Bridgecrew’s Checkov code scanning can thus be embedded into pull request checks, the test-and-build phases of CI/CD pipelines and can also scan locally at the pre-commit, Schoster said. “That is as ‘far left’ that Checkov can go,” Schoster said. “At pre-commit, code is still on a local workstation and has not yet been integrated into a shared repository, but scanning at this phase requires manual, ad hoc triggering of scans within the command line.”

Far Right Updates Too

New vulnerabilities surface and other factors arise, of course, so that bad code might in some cases get deployed after being properly scanned at the beginning of the production cycle. While describing the VS Code extension as “sort of like the last missing puzzle piece in Bridgecrew’s platform and suite of dev tools” and in the context of IaC, the extension continues to scan the same code as it gets compiled further in the development cycle, Schoster said. “The scan can thus reference other modules and templates that may contain errors that weren’t caught earlier.”

Bad code found during the application-deployment stage costs between five and 100 times more to remedy than when detected during the maintenance phase.

“Checkov scans only as far ‘right’ as your CI/CD pipeline allows — with customization. Bridgecrew’s SaaS platform, on the other hand, monitors and scans code in cloud environments that are already running in production which is as ‘far right’ as you can get,” said Schoster. “That’s why it’s important to have testing at each point that makes sense for your infrastructure development processes — whether you’re using all open source, such as Checkov and runtime tools like Prowler, or Bridgecrew’s all-in-one platform that does both IaC scanning and cloud monitoring.
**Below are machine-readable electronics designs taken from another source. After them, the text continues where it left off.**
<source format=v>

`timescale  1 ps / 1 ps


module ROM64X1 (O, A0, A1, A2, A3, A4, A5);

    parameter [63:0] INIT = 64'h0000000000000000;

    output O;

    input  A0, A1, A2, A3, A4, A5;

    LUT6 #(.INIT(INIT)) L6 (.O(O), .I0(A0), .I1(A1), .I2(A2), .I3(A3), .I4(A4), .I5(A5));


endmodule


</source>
According to a The Systems Sciences Institute at IBM report that Bridgecrew cited, the cost of fixing a bug in code increases in proportion to how far to the right in the production pipeline that the bug was detected. Bad code found during the application-deployment stage, for example, costs between 5 and 100 times more to remedy than when detected during the maintenance phase, compared to when the bug is fixed during the development stage.

“Simply put, bugs get more expensive and time-consuming to triage and fix the further along in the development lifecycle in which they are identified. The idea behind the new VS Code extension is to automate fixes and policy violations directly within the developer’s IDE, before they integrate that code into a shared repository or deploy it,” said Schoster. “In modern, distributed environments, this doesn’t mean new issues won’t come up later on in the development lifecycle, which is why we have solutions throughout the entire SDLC. But the idea here is that the earlier you can identify and remedy issues, the less time — as a developer and money as an org — you waste.”
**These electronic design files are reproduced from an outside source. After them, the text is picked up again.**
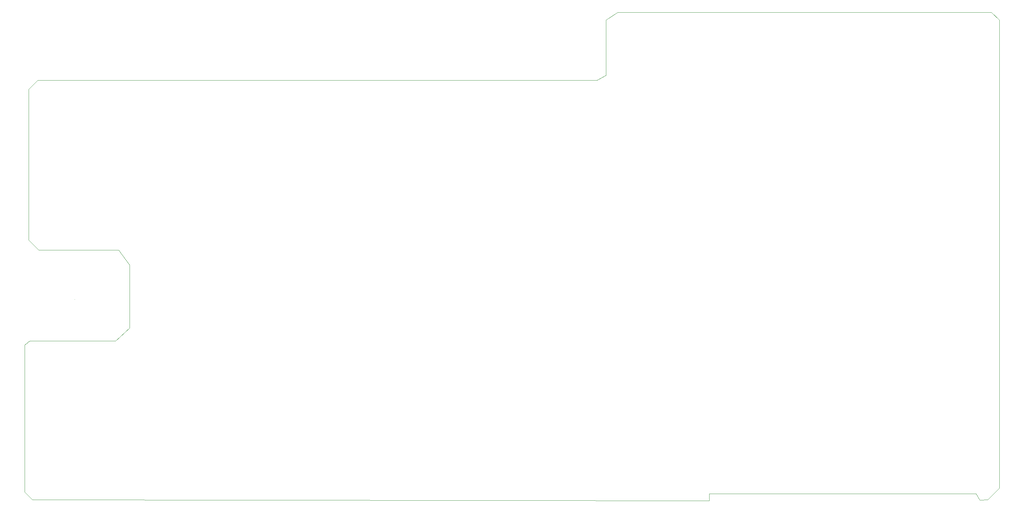
<source format=gbr>
%TF.GenerationSoftware,KiCad,Pcbnew,7.0.6*%
%TF.CreationDate,2023-11-08T16:42:48+01:00*%
%TF.ProjectId,mb.2024.0.2,6d622e32-3032-4342-9e30-2e322e6b6963,rev?*%
%TF.SameCoordinates,Original*%
%TF.FileFunction,Profile,NP*%
%FSLAX46Y46*%
G04 Gerber Fmt 4.6, Leading zero omitted, Abs format (unit mm)*
G04 Created by KiCad (PCBNEW 7.0.6) date 2023-11-08 16:42:48*
%MOMM*%
%LPD*%
G01*
G04 APERTURE LIST*
%TA.AperFunction,Profile*%
%ADD10C,0.100000*%
%TD*%
G04 APERTURE END LIST*
D10*
X165000000Y-31000000D02*
X162000000Y-33000000D01*
X37338000Y-114554000D02*
X15494000Y-114554000D01*
X162000000Y-33000000D02*
X162000000Y-46990000D01*
X17526000Y-48260000D02*
X15240000Y-50546000D01*
X256980000Y-155020000D02*
X259000000Y-155000000D01*
X15240000Y-88900000D02*
X17780000Y-91440000D01*
X159750000Y-48260000D02*
X17526000Y-48260000D01*
X260000000Y-31000000D02*
X165000000Y-31000000D01*
X27000000Y-104000000D02*
X27000000Y-104000000D01*
X262000000Y-152000000D02*
X262000000Y-33000000D01*
X38100000Y-91440000D02*
X40894000Y-95250000D01*
X17780000Y-91440000D02*
X38100000Y-91440000D01*
X15494000Y-114554000D02*
X14240000Y-115570000D01*
X162000000Y-46990000D02*
X159750000Y-48260000D01*
X14240000Y-153000000D02*
X16240000Y-155000000D01*
X14240000Y-115570000D02*
X14240000Y-153000000D01*
X259000000Y-155000000D02*
X262000000Y-152000000D01*
X40894000Y-111252000D02*
X40894000Y-95250000D01*
X188270000Y-153400000D02*
X188214000Y-155194000D01*
X15240000Y-50546000D02*
X15240000Y-88900000D01*
X256032000Y-153416000D02*
X256980000Y-155020000D01*
X40894000Y-111252000D02*
X37338000Y-114554000D01*
X16240000Y-155000000D02*
X188214000Y-155194000D01*
X188270000Y-153400000D02*
X256032000Y-153416000D01*
X260000000Y-31000000D02*
X262000000Y-33000000D01*
M02*

</source>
Bridgecrew communicated the following features that the extension offers:

  • 500 built-in policies covering security and compliance best practices for Amazon Web Services, Azure and Google Cloud.
  • HashiCorp‘s Terraform, as well as Terraform Plan, CloudFormation, Kubernetes, Helm, Serverless and ARM template scanning.
  • Detection of AWS credentials in EC2 Userdata, Lambda environment variables and Terraform providers.
  • In Terraform, checks support evaluation of arguments expressed in variables and remote modules to their actual values.
  • Links to policy descriptions, including instructions for fixing known misconfigurations.
  • Fix suggestions for commonly misconfigured Terraform and CloudFormation attributes.